The Utah Department of Transportation reported several crashes and stalled vehicles throughout the evening on I-15 in the area of Cove Fort, near the I-70 interchange. At one point, UDOT said the backup caused delays of three hours.
Chris and Katie Rasmussen were headed to Las Vegas from their home in Wyoming when they hit the backup. They said everything had been clear up to that point.
"It's taken us two hours and 15 minutes to go 6 miles," Chris Rasmussen said as he sat in the passenger seat while his wife drove.
At some points during the massive backup, he said they just sat there and didn't move for half an hour. They were originally planning to be in Vegas by 9 p.m. Instead, at 8 p.m., they were traveling a few miles an hour, 250 miles away.
"We were hoping to not have to drive too much in the dark. So then when we hit it, we're like, ah, man! It's getting dark now, and we're hitting the icy roads," Chris Rasmussen said. Katie Rasmussen said that originally the backup estimate was 14 minutes — not two hours.

Derek Anderson said he took off from Bountiful around 12:30 p.m., renting a car in Salt Lake City to drive to California after Southwest Airlines canceled their flights.
He said they spent two hours not moving at all on I-15 and didn't make it to Las Vegas until 10 p.m.
Amber Sundown Clayton also became stopped in the traffic. She said that they were at a standstill for so long that kids in other cars got out to play in the snow and people took their dogs for walks.
Daytona Ciarus and his father Jerad Ciarus were driving a semitruck from Salina back home to Cedar City after making deliveries for work.
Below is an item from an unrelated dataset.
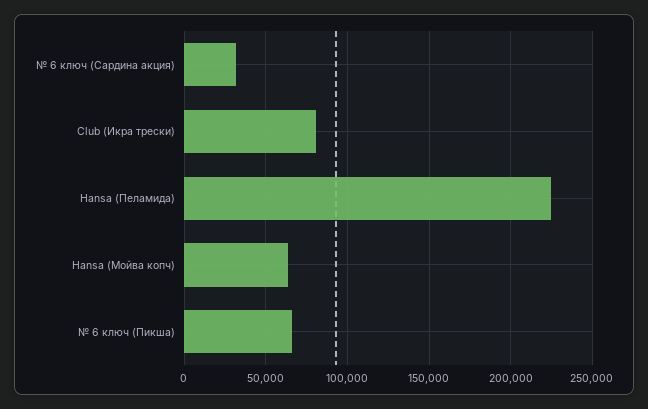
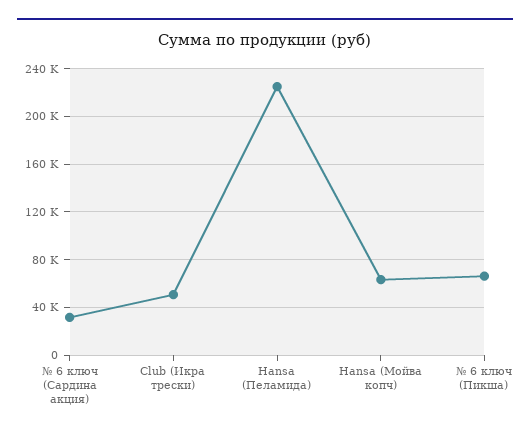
Club (Икра трески): 80000 -> 50000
Daytona Ciarus said they didn't make it far from I-70 before hitting problems on southbound I-15. They saw four or five semitrucks stuck while trying to make it up the icy hill.
"There was a truck that had actually, his trailer had gone off the side of the road," Daytona Ciarus recounted. "And it looked like it was going to tip over, but the tractor was still on the road."
They were soon to follow.

"We got stuck," he said, with a laugh. "It was not very fun. And we were stuck for a good hour, and then we were trying to get our chains on."
After getting the chains on the truck and semitractor-trailer, they took off but were soon stopped again. They said another semitruck without chains became stuck in the right lane. While passing that truck, Daytona Ciarus got stuck in the middle lane. The chains had come off.
They finally got going again and made it home more than two-and-a-half hours late.
While speaking on a Zoom call to KSL-TV in the backup, the Rasmussens pointed the phone toward the windshield as a semitruck struggled to make it uphill.

"This semi here is coming up the hill, and you see how slow he's going because he's spinning out," Chris Rasmussen explained. The semitruck eventually stopped and became stuck. "We've seen ones with like their tires were actually smoking, they were trying so hard to go up the hills," Katie Rasmussen said.
The couple knew they wouldn't make it to Las Vegas and tried pulling off into Beaver for the night but said a lot of other travelers had done the same thing. They had to continue on to St. George and planned to get a hotel room, then finish the drive to Las Vegas in the morning.
"Luckily going to Vegas, that's the warm area," Chris Rasmussen said, chuckling. "So, we get out of the snow and the ice."